-- Problem statement --
Give again exactly the lines that run from the start of the records to the line holding "2: (195, 369, 2.27)", both ends counted. Do not include the pictures.

** Extracted data follows **

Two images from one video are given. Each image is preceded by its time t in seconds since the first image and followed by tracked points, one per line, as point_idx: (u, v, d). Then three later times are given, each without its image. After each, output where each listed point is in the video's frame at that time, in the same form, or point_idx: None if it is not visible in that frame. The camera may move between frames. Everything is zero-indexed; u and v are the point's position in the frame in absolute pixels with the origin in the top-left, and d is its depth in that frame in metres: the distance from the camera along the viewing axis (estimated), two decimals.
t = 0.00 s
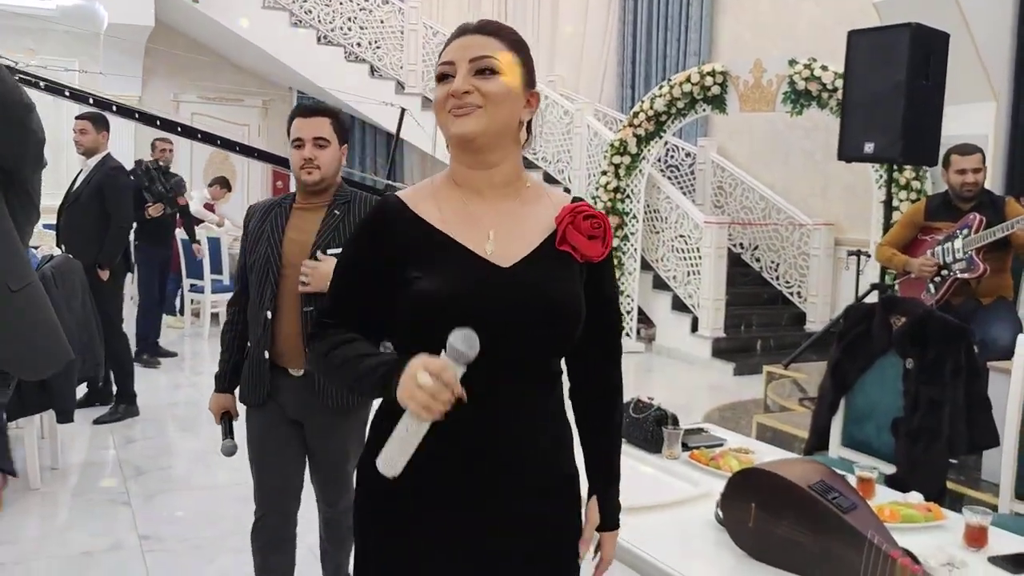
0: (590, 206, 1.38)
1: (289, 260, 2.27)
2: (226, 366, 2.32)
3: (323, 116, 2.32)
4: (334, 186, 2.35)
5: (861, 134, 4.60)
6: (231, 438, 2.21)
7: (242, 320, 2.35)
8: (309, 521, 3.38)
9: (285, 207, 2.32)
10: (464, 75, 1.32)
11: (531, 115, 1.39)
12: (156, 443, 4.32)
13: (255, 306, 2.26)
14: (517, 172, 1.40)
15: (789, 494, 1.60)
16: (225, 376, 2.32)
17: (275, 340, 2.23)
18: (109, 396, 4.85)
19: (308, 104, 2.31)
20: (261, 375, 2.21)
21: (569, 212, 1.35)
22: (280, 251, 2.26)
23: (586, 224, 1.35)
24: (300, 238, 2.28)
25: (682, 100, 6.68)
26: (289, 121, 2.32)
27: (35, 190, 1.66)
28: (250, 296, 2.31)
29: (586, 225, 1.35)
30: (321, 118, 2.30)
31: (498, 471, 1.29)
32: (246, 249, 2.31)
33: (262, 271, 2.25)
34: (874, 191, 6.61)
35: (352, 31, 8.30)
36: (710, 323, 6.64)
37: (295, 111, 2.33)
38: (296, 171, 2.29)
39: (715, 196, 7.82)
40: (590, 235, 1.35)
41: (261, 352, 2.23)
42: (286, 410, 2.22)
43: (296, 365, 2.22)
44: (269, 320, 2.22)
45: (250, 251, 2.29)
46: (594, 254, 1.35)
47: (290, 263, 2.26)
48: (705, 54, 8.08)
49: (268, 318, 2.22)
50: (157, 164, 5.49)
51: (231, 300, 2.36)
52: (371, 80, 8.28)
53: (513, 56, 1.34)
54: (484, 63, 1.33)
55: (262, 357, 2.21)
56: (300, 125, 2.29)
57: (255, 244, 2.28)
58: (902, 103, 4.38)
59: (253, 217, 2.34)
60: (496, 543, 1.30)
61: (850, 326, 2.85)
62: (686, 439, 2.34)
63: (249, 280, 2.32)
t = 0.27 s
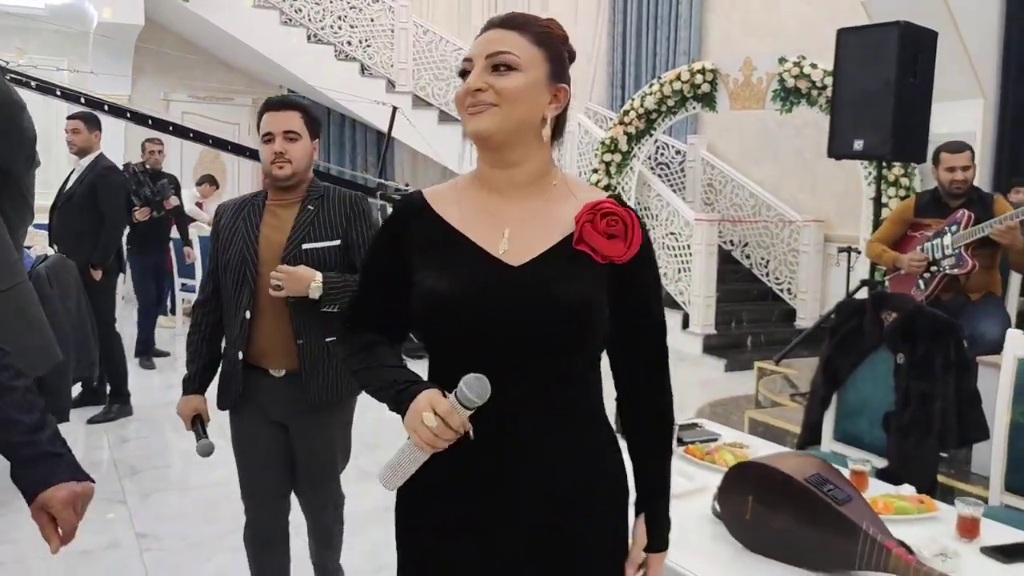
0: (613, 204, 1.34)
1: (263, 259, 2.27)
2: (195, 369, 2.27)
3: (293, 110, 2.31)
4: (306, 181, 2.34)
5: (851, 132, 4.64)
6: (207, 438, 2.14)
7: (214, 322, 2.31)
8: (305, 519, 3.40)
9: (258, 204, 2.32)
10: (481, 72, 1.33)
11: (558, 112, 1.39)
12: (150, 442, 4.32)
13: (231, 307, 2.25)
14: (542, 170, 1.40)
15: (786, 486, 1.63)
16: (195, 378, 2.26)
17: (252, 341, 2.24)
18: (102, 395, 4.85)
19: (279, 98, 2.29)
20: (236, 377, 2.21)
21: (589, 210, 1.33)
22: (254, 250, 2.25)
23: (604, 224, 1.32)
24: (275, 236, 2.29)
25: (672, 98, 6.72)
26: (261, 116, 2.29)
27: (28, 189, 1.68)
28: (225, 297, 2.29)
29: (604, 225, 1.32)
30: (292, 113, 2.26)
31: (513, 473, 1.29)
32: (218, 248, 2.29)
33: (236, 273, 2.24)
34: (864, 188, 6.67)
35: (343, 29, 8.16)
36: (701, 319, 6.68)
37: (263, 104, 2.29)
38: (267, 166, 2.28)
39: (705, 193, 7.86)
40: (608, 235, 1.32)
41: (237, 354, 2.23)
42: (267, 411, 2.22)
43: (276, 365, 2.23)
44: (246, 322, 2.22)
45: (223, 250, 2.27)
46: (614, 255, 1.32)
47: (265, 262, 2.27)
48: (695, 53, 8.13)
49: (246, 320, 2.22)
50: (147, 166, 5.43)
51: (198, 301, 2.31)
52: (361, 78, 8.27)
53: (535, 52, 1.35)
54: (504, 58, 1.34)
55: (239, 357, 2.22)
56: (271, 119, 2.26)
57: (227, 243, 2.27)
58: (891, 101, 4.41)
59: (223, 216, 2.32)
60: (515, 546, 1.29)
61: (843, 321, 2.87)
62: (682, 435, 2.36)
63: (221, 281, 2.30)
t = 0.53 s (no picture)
0: (661, 193, 1.16)
1: (251, 259, 2.24)
2: (179, 370, 2.20)
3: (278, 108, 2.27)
4: (291, 181, 2.30)
5: (836, 130, 4.71)
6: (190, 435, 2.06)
7: (201, 323, 2.28)
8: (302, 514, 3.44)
9: (244, 204, 2.27)
10: (528, 70, 1.27)
11: (617, 107, 1.27)
12: (146, 440, 4.35)
13: (222, 308, 2.23)
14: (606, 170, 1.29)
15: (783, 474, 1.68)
16: (181, 381, 2.20)
17: (243, 342, 2.22)
18: (97, 394, 4.86)
19: (263, 96, 2.25)
20: (228, 378, 2.20)
21: (630, 202, 1.18)
22: (243, 250, 2.22)
23: (639, 215, 1.16)
24: (262, 236, 2.26)
25: (659, 97, 6.72)
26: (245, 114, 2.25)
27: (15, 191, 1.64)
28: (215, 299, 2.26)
29: (642, 214, 1.15)
30: (277, 111, 2.25)
31: (566, 484, 1.23)
32: (206, 249, 2.26)
33: (226, 273, 2.21)
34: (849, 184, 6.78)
35: (331, 28, 8.13)
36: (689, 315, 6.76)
37: (248, 102, 2.26)
38: (251, 164, 2.24)
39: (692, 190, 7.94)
40: (644, 224, 1.15)
41: (228, 356, 2.21)
42: (259, 411, 2.22)
43: (267, 364, 2.22)
44: (239, 324, 2.19)
45: (211, 252, 2.24)
46: (653, 245, 1.15)
47: (252, 263, 2.24)
48: (681, 51, 8.23)
49: (238, 321, 2.19)
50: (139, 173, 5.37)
51: (184, 301, 2.28)
52: (349, 77, 8.29)
53: (581, 47, 1.25)
54: (554, 52, 1.26)
55: (229, 360, 2.20)
56: (256, 117, 2.23)
57: (215, 245, 2.24)
58: (875, 100, 4.49)
59: (209, 216, 2.28)
60: (563, 562, 1.23)
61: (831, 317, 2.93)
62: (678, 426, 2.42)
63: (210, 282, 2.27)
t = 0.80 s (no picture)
0: (659, 196, 1.19)
1: (252, 256, 2.29)
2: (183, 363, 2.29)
3: (288, 110, 2.34)
4: (298, 183, 2.35)
5: (819, 128, 4.78)
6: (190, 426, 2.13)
7: (206, 318, 2.35)
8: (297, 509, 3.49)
9: (251, 203, 2.33)
10: (570, 72, 1.33)
11: (652, 105, 1.30)
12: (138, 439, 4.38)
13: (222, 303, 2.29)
14: (651, 164, 1.32)
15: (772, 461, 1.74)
16: (184, 372, 2.28)
17: (240, 338, 2.26)
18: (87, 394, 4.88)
19: (274, 97, 2.32)
20: (224, 372, 2.25)
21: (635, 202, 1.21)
22: (244, 246, 2.28)
23: (633, 218, 1.19)
24: (264, 234, 2.31)
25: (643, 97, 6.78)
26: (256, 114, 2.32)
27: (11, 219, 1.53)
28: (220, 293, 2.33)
29: (635, 219, 1.19)
30: (287, 113, 2.31)
31: (578, 480, 1.30)
32: (212, 245, 2.33)
33: (227, 268, 2.27)
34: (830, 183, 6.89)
35: (317, 28, 8.15)
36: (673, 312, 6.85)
37: (258, 105, 2.34)
38: (259, 164, 2.30)
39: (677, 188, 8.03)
40: (637, 229, 1.18)
41: (225, 350, 2.26)
42: (253, 408, 2.26)
43: (261, 362, 2.25)
44: (235, 318, 2.25)
45: (217, 248, 2.31)
46: (643, 248, 1.18)
47: (253, 260, 2.29)
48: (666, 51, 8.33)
49: (234, 316, 2.25)
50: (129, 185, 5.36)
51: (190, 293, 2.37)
52: (336, 77, 8.32)
53: (616, 47, 1.29)
54: (594, 57, 1.31)
55: (226, 354, 2.25)
56: (265, 118, 2.30)
57: (220, 241, 2.30)
58: (857, 99, 4.58)
59: (218, 213, 2.35)
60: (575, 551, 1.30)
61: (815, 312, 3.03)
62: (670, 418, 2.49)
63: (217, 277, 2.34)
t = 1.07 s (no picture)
0: (637, 196, 1.27)
1: (268, 251, 2.35)
2: (203, 356, 2.38)
3: (309, 109, 2.40)
4: (317, 179, 2.41)
5: (801, 126, 4.86)
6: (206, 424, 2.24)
7: (224, 310, 2.42)
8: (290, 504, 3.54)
9: (270, 200, 2.39)
10: (578, 74, 1.40)
11: (653, 104, 1.36)
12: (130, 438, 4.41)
13: (239, 297, 2.34)
14: (657, 161, 1.38)
15: (755, 447, 1.80)
16: (203, 364, 2.37)
17: (253, 332, 2.31)
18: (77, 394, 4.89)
19: (296, 96, 2.38)
20: (239, 365, 2.30)
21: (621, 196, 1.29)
22: (261, 241, 2.35)
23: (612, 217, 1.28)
24: (280, 230, 2.37)
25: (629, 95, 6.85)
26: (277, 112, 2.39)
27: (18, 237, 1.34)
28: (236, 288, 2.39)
29: (612, 218, 1.27)
30: (308, 114, 2.37)
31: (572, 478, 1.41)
32: (231, 240, 2.40)
33: (245, 262, 2.34)
34: (812, 180, 6.98)
35: (303, 28, 8.19)
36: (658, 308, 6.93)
37: (282, 102, 2.40)
38: (280, 162, 2.36)
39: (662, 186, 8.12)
40: (614, 228, 1.27)
41: (239, 344, 2.31)
42: (264, 402, 2.31)
43: (273, 357, 2.30)
44: (251, 313, 2.30)
45: (235, 243, 2.38)
46: (620, 245, 1.26)
47: (269, 255, 2.35)
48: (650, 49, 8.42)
49: (251, 310, 2.30)
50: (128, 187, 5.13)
51: (214, 285, 2.45)
52: (323, 76, 8.34)
53: (616, 50, 1.35)
54: (595, 59, 1.37)
55: (238, 348, 2.30)
56: (286, 116, 2.36)
57: (238, 237, 2.37)
58: (838, 97, 4.66)
59: (238, 208, 2.41)
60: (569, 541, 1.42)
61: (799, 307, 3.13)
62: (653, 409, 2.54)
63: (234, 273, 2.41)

** End of Extracted data **

-- Result of the exercise --
Two images from one video are given. Each image is preceded by its time t in seconds since the first image and followed by tracked points, one per line, as point_idx: (u, v, d). Then three later times are given, each without its image. After each, output where each listed point is in the video's frame at that time, in the same form, or point_idx: None if it is not visible in that frame. The camera may move between frames. Everything is zero-indexed; u and v are the point's position in the frame in absolute pixels with the origin in the top-left, and d is its depth in that frame in metres: the distance from the camera along the viewing axis (estimated), two decimals.
t = 0.00 s
0: (590, 206, 1.38)
1: (289, 260, 2.27)
2: (226, 366, 2.32)
3: (323, 116, 2.32)
4: (334, 186, 2.35)
5: (861, 134, 4.60)
6: (231, 438, 2.21)
7: (242, 320, 2.35)
8: (309, 521, 3.38)
9: (285, 207, 2.32)
10: (464, 75, 1.32)
11: (531, 115, 1.39)
12: (156, 443, 4.32)
13: (255, 306, 2.26)
14: (517, 172, 1.40)
15: (789, 494, 1.60)
16: (225, 376, 2.32)
17: (275, 340, 2.23)
18: (109, 396, 4.85)
19: (308, 104, 2.31)
20: (261, 375, 2.21)
21: (569, 212, 1.35)
22: (280, 251, 2.26)
23: (586, 224, 1.35)
24: (300, 238, 2.28)
25: (682, 100, 6.68)
26: (289, 121, 2.32)
27: (35, 190, 1.66)
28: (250, 296, 2.31)
29: (586, 225, 1.35)
30: (321, 118, 2.30)
31: (498, 471, 1.29)
32: (246, 249, 2.31)
33: (262, 271, 2.25)
34: (874, 191, 6.61)
35: (352, 31, 8.30)
36: (710, 323, 6.64)
37: (295, 111, 2.33)
38: (296, 171, 2.29)
39: (715, 196, 7.82)
40: (590, 235, 1.35)
41: (261, 352, 2.23)
42: (286, 410, 2.22)
43: (296, 365, 2.22)
44: (269, 320, 2.22)
45: (250, 251, 2.29)
46: (594, 254, 1.35)
47: (290, 263, 2.26)
48: (705, 54, 8.08)
49: (268, 318, 2.22)
50: (157, 164, 5.49)
51: (231, 300, 2.36)
52: (371, 80, 8.28)
53: (513, 56, 1.34)
54: (484, 63, 1.33)
55: (262, 357, 2.21)
56: (300, 125, 2.29)
57: (255, 244, 2.28)
58: (902, 103, 4.38)
59: (253, 217, 2.34)
60: (496, 543, 1.30)
61: (850, 326, 2.85)
62: (686, 439, 2.34)
63: (249, 280, 2.32)
t = 0.27 s
0: (613, 204, 1.34)
1: (263, 259, 2.27)
2: (195, 369, 2.27)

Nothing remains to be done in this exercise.